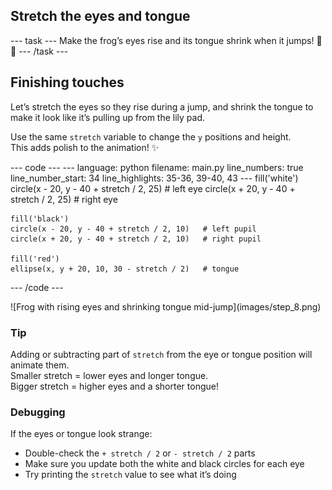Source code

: <h2 class="c-project-heading--task">Stretch the eyes and tongue</h2>
--- task ---
Make the frog’s eyes rise and its tongue shrink when it jumps! 👀👅
--- /task ---

<h2 class="c-project-heading--explainer">Finishing touches</h2>

Let’s stretch the eyes so they rise during a jump, and shrink the tongue to make it look like it’s pulling up from the lily pad.

Use the same `stretch` variable to change the `y` positions and height.  
This adds polish to the animation! ✨

<div class="c-project-code">
--- code ---
---
language: python
filename: main.py
line_numbers: true
line_number_start: 34
line_highlights: 35-36, 39-40, 43
---
    fill('white')
    circle(x - 20, y - 40 + stretch / 2, 25)   # left eye
    circle(x + 20, y - 40 + stretch / 2, 25)   # right eye

    fill('black')
    circle(x - 20, y - 40 + stretch / 2, 10)   # left pupil
    circle(x + 20, y - 40 + stretch / 2, 10)   # right pupil

    fill('red')
    ellipse(x, y + 20, 10, 30 - stretch / 2)   # tongue
--- /code ---
</div>

<div class="c-project-output">
![Frog with rising eyes and shrinking tongue mid-jump](images/step_8.png)
</div>

<div class="c-project-callout c-project-callout--tip">

### Tip

Adding or subtracting part of `stretch` from the eye or tongue position will animate them. <br />
Smaller stretch = lower eyes and longer tongue. <br />
Bigger stretch = higher eyes and a shorter tongue!

</div>

<div class="c-project-callout c-project-callout--debug">

### Debugging

If the eyes or tongue look strange:<br />
- Double-check the `+ stretch / 2` or `- stretch / 2` parts<br />
- Make sure you update both the white and black circles for each eye<br />
- Try printing the `stretch` value to see what it’s doing

</div>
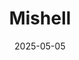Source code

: ---
layout: default
title: Mishell
date: 2025-05-05
image: /images/image1-min.jpg
alt: A shell with stick on eyes
camera: FUJIFILM X100S
lens: FUJIFILM @23mm
aperture: ƒ/4
shutter: 1/550s
iso: ISO 800
---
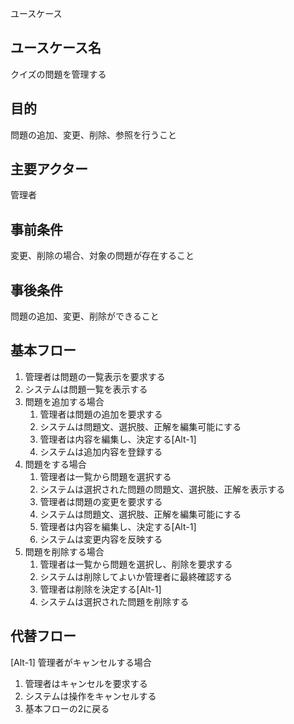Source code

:  ユースケース

## ユースケース名
クイズの問題を管理する

## 目的
問題の追加、変更、削除、参照を行うこと

## 主要アクター
管理者

## 事前条件
変更、削除の場合、対象の問題が存在すること

## 事後条件
問題の追加、変更、削除ができること

## 基本フロー
1. 管理者は問題の一覧表示を要求する
1. システムは問題一覧を表示する
1. 問題を追加する場合
    1. 管理者は問題の追加を要求する
    1. システムは問題文、選択肢、正解を編集可能にする
    1. 管理者は内容を編集し、決定する[Alt-1]
    1. システムは追加内容を登録する
1. 問題をする場合
    1. 管理者は一覧から問題を選択する
    1. システムは選択された問題の問題文、選択肢、正解を表示する
    1. 管理者は問題の変更を要求する
    1. システムは問題文、選択肢、正解を編集可能にする
    1. 管理者は内容を編集し、決定する[Alt-1]
    1. システムは変更内容を反映する
1. 問題を削除する場合
    1. 管理者は一覧から問題を選択し、削除を要求する
    1. システムは削除してよいか管理者に最終確認する
    1. 管理者は削除を決定する[Alt-1]
    1. システムは選択された問題を削除する

## 代替フロー
[Alt-1] 管理者がキャンセルする場合
1. 管理者はキャンセルを要求する
1. システムは操作をキャンセルする
1. 基本フローの2に戻る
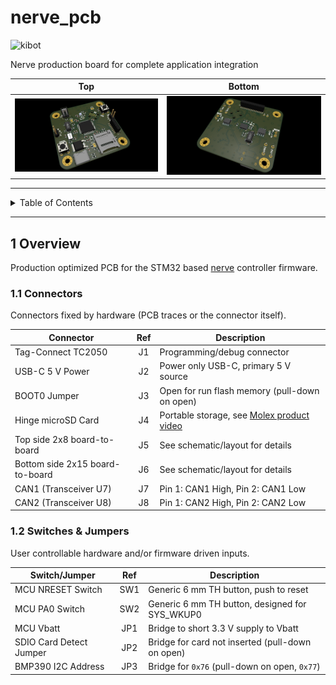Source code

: # nerve_pcb

![kibot](https://github.com/danielljeon/nerve_pcb/actions/workflows/kibot.yaml/badge.svg)

Nerve production board for complete application integration

| Top                                          | Bottom                                             |
|----------------------------------------------|----------------------------------------------------|
| ![nerve_pcb-top.png](docs/nerve_pcb-top.png) | ![nerve_pcb-bottom.png](docs/nerve_pcb-bottom.png) |

---

<details markdown="1">
  <summary>Table of Contents</summary>

<!-- TOC -->
* [nerve_pcb](#nerve_pcb)
  * [1 Overview](#1-overview)
    * [1.1 Connectors](#11-connectors)
    * [1.2 Switches & Jumpers](#12-switches--jumpers)
<!-- TOC -->

</details>

---

## 1 Overview

Production optimized PCB for the STM32
based [nerve](https://github.com/danielljeon/nerve) controller firmware.

### 1.1 Connectors

Connectors fixed by hardware (PCB traces or the connector itself).

| Connector                       | Ref | Description                                                                    |
|---------------------------------|:---:|--------------------------------------------------------------------------------|
| Tag-Connect TC2050              | J1  | Programming/debug connector                                                    |
| USB-C 5 V Power                 | J2  | Power only USB-C, primary 5 V source                                           |
| BOOT0 Jumper                    | J3  | Open for run flash memory (pull-down on open)                                  |
| Hinge microSD Card              | J4  | Portable storage, see [Molex product video](https://youtu.be/YY2V8z6UK7M?t=95) |
| Top side 2x8 board-to-board     | J5  | See schematic/layout for details                                               |
| Bottom side 2x15 board-to-board | J6  | See schematic/layout for details                                               |
| CAN1 (Transceiver U7)           | J7  | Pin 1: CAN1 High, Pin 2: CAN1 Low                                              |
| CAN2 (Transceiver U8)           | J8  | Pin 1: CAN2 High, Pin 2: CAN2 Low                                              |

### 1.2 Switches & Jumpers

User controllable hardware and/or firmware driven inputs.

| Switch/Jumper           | Ref | Description                                      |
|-------------------------|:---:|--------------------------------------------------|
| MCU NRESET Switch       | SW1 | Generic 6 mm TH button, push to reset            |
| MCU PA0 Switch          | SW2 | Generic 6 mm TH button, designed for SYS_WKUP0   |
| MCU Vbatt               | JP1 | Bridge to short 3.3 V supply to Vbatt            |
| SDIO Card Detect Jumper | JP2 | Bridge for card not inserted (pull-down on open) |
| BMP390 I2C Address      | JP3 | Bridge for `0x76` (pull-down on open, `0x77`)    |
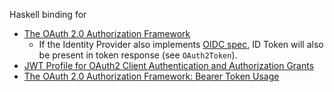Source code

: Haskell binding for

-   [The OAuth 2.0 Authorization Framework](https://datatracker.ietf.org/doc/html/rfc6749)
    -   If the Identity Provider also implements [OIDC
        spec](https://openid.net/specs/openid-connect-core-1_0.html), ID
        Token will also be present in token response (see
        `OAuth2Token`).
-   [JWT Profile for OAuth2 Client Authentication and Authorization
    Grants](https://www.rfc-editor.org/rfc/rfc7523.html)
-   [The OAuth 2.0 Authorization Framework: Bearer Token
    Usage](https://www.rfc-editor.org/rfc/rfc6750)
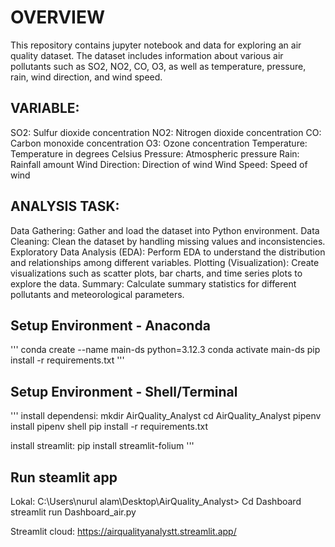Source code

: # OVERVIEW
This repository contains jupyter notebook and data for exploring an air quality dataset. The dataset includes information about various air pollutants such as SO2, NO2, CO, O3, as well as temperature, pressure, rain, wind direction, and wind speed.
## VARIABLE:

SO2: Sulfur dioxide concentration
NO2: Nitrogen dioxide concentration
CO: Carbon monoxide concentration
O3: Ozone concentration
Temperature: Temperature in degrees Celsius
Pressure: Atmospheric pressure
Rain: Rainfall amount
Wind Direction: Direction of wind
Wind Speed: Speed of wind

## ANALYSIS TASK:
Data Gathering: Gather and load the dataset into Python environment.
Data Cleaning: Clean the dataset by handling missing values and inconsistencies.
Exploratory Data Analysis (EDA): Perform EDA to understand the distribution and relationships among different variables.
Plotting (Visualization): Create visualizations such as scatter plots, bar charts, and time series plots to explore the data.
Summary: Calculate summary statistics for different pollutants and meteorological parameters.

## Setup Environment - Anaconda
'''
conda create --name main-ds python=3.12.3
conda activate main-ds
pip install -r requirements.txt
'''
## Setup Environment - Shell/Terminal
'''
install dependensi:
mkdir AirQuality_Analyst
cd AirQuality_Analyst
pipenv install
pipenv shell
pip install -r requirements.txt

install streamlit:
pip install streamlit-folium
'''

## Run steamlit app
Lokal:
C:\Users\nurul alam\Desktop\AirQuality_Analyst>
Cd Dashboard
streamlit run Dashboard_air.py

Streamlit cloud:
https://airqualityanalystt.streamlit.app/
########################################
▶ [Activity]: Output nothing but the records above, word for word, with the pictures removed.

▶ [Finished task]:
Source code

: <h2 class="c-project-heading--task">Stretch the eyes and tongue</h2>
--- task ---
Make the frog’s eyes rise and its tongue shrink when it jumps! 👀👅
--- /task ---

<h2 class="c-project-heading--explainer">Finishing touches</h2>

Let’s stretch the eyes so they rise during a jump, and shrink the tongue to make it look like it’s pulling up from the lily pad.

Use the same `stretch` variable to change the `y` positions and height.  
This adds polish to the animation! ✨

<div class="c-project-code">
--- code ---
---
language: python
filename: main.py
line_numbers: true
line_number_start: 34
line_highlights: 35-36, 39-40, 43
---
    fill('white')
    circle(x - 20, y - 40 + stretch / 2, 25)   # left eye
    circle(x + 20, y - 40 + stretch / 2, 25)   # right eye

    fill('black')
    circle(x - 20, y - 40 + stretch / 2, 10)   # left pupil
    circle(x + 20, y - 40 + stretch / 2, 10)   # right pupil

    fill('red')
    ellipse(x, y + 20, 10, 30 - stretch / 2)   # tongue
--- /code ---
</div>

<div class="c-project-output">
![Frog with rising eyes and shrinking tongue mid-jump](images/step_8.png)
</div>

<div class="c-project-callout c-project-callout--tip">

### Tip

Adding or subtracting part of `stretch` from the eye or tongue position will animate them. <br />
Smaller stretch = lower eyes and longer tongue. <br />
Bigger stretch = higher eyes and a shorter tongue!

</div>

<div class="c-project-callout c-project-callout--debug">

### Debugging

If the eyes or tongue look strange:<br />
- Double-check the `+ stretch / 2` or `- stretch / 2` parts<br />
- Make sure you update both the white and black circles for each eye<br />
- Try printing the `stretch` value to see what it’s doing

</div>
Source code

: ---
layout: default
title: Mishell
date: 2025-05-05
image: /images/image1-min.jpg
alt: A shell with stick on eyes
camera: FUJIFILM X100S
lens: FUJIFILM @23mm
aperture: ƒ/4
shutter: 1/550s
iso: ISO 800
---
Source code

:  ユースケース

## ユースケース名
クイズの問題を管理する

## 目的
問題の追加、変更、削除、参照を行うこと

## 主要アクター
管理者

## 事前条件
変更、削除の場合、対象の問題が存在すること

## 事後条件
問題の追加、変更、削除ができること

## 基本フロー
1. 管理者は問題の一覧表示を要求する
1. システムは問題一覧を表示する
1. 問題を追加する場合
    1. 管理者は問題の追加を要求する
    1. システムは問題文、選択肢、正解を編集可能にする
    1. 管理者は内容を編集し、決定する[Alt-1]
    1. システムは追加内容を登録する
1. 問題をする場合
    1. 管理者は一覧から問題を選択する
    1. システムは選択された問題の問題文、選択肢、正解を表示する
    1. 管理者は問題の変更を要求する
    1. システムは問題文、選択肢、正解を編集可能にする
    1. 管理者は内容を編集し、決定する[Alt-1]
    1. システムは変更内容を反映する
1. 問題を削除する場合
    1. 管理者は一覧から問題を選択し、削除を要求する
    1. システムは削除してよいか管理者に最終確認する
    1. 管理者は削除を決定する[Alt-1]
    1. システムは選択された問題を削除する

## 代替フロー
[Alt-1] 管理者がキャンセルする場合
1. 管理者はキャンセルを要求する
1. システムは操作をキャンセルする
1. 基本フローの2に戻る
Source code

: # nerve_pcb

![kibot](https://github.com/danielljeon/nerve_pcb/actions/workflows/kibot.yaml/badge.svg)

Nerve production board for complete application integration

| Top                                          | Bottom                                             |
|----------------------------------------------|----------------------------------------------------|
| ![nerve_pcb-top.png](docs/nerve_pcb-top.png) | ![nerve_pcb-bottom.png](docs/nerve_pcb-bottom.png) |

---

<details markdown="1">
  <summary>Table of Contents</summary>

<!-- TOC -->
* [nerve_pcb](#nerve_pcb)
  * [1 Overview](#1-overview)
    * [1.1 Connectors](#11-connectors)
    * [1.2 Switches & Jumpers](#12-switches--jumpers)
<!-- TOC -->

</details>

---

## 1 Overview

Production optimized PCB for the STM32
based [nerve](https://github.com/danielljeon/nerve) controller firmware.

### 1.1 Connectors

Connectors fixed by hardware (PCB traces or the connector itself).

| Connector                       | Ref | Description                                                                    |
|---------------------------------|:---:|--------------------------------------------------------------------------------|
| Tag-Connect TC2050              | J1  | Programming/debug connector                                                    |
| USB-C 5 V Power                 | J2  | Power only USB-C, primary 5 V source                                           |
| BOOT0 Jumper                    | J3  | Open for run flash memory (pull-down on open)                                  |
| Hinge microSD Card              | J4  | Portable storage, see [Molex product video](https://youtu.be/YY2V8z6UK7M?t=95) |
| Top side 2x8 board-to-board     | J5  | See schematic/layout for details                                               |
| Bottom side 2x15 board-to-board | J6  | See schematic/layout for details                                               |
| CAN1 (Transceiver U7)           | J7  | Pin 1: CAN1 High, Pin 2: CAN1 Low                                              |
| CAN2 (Transceiver U8)           | J8  | Pin 1: CAN2 High, Pin 2: CAN2 Low                                              |

### 1.2 Switches & Jumpers

User controllable hardware and/or firmware driven inputs.

| Switch/Jumper           | Ref | Description                                      |
|-------------------------|:---:|--------------------------------------------------|
| MCU NRESET Switch       | SW1 | Generic 6 mm TH button, push to reset            |
| MCU PA0 Switch          | SW2 | Generic 6 mm TH button, designed for SYS_WKUP0   |
| MCU Vbatt               | JP1 | Bridge to short 3.3 V supply to Vbatt            |
| SDIO Card Detect Jumper | JP2 | Bridge for card not inserted (pull-down on open) |
| BMP390 I2C Address      | JP3 | Bridge for `0x76` (pull-down on open, `0x77`)    |
Source code

: Haskell binding for

-   [The OAuth 2.0 Authorization Framework](https://datatracker.ietf.org/doc/html/rfc6749)
    -   If the Identity Provider also implements [OIDC
        spec](https://openid.net/specs/openid-connect-core-1_0.html), ID
        Token will also be present in token response (see
        `OAuth2Token`).
-   [JWT Profile for OAuth2 Client Authentication and Authorization
    Grants](https://www.rfc-editor.org/rfc/rfc7523.html)
-   [The OAuth 2.0 Authorization Framework: Bearer Token
    Usage](https://www.rfc-editor.org/rfc/rfc6750)
Source code

: # OVERVIEW
This repository contains jupyter notebook and data for exploring an air quality dataset. The dataset includes information about various air pollutants such as SO2, NO2, CO, O3, as well as temperature, pressure, rain, wind direction, and wind speed.
## VARIABLE:

SO2: Sulfur dioxide concentration
NO2: Nitrogen dioxide concentration
CO: Carbon monoxide concentration
O3: Ozone concentration
Temperature: Temperature in degrees Celsius
Pressure: Atmospheric pressure
Rain: Rainfall amount
Wind Direction: Direction of wind
Wind Speed: Speed of wind

## ANALYSIS TASK:
Data Gathering: Gather and load the dataset into Python environment.
Data Cleaning: Clean the dataset by handling missing values and inconsistencies.
Exploratory Data Analysis (EDA): Perform EDA to understand the distribution and relationships among different variables.
Plotting (Visualization): Create visualizations such as scatter plots, bar charts, and time series plots to explore the data.
Summary: Calculate summary statistics for different pollutants and meteorological parameters.

## Setup Environment - Anaconda
'''
conda create --name main-ds python=3.12.3
conda activate main-ds
pip install -r requirements.txt
'''
## Setup Environment - Shell/Terminal
'''
install dependensi:
mkdir AirQuality_Analyst
cd AirQuality_Analyst
pipenv install
pipenv shell
pip install -r requirements.txt

install streamlit:
pip install streamlit-folium
'''

## Run steamlit app
Lokal:
C:\Users\nurul alam\Desktop\AirQuality_Analyst>
Cd Dashboard
streamlit run Dashboard_air.py

Streamlit cloud:
https://airqualityanalystt.streamlit.app/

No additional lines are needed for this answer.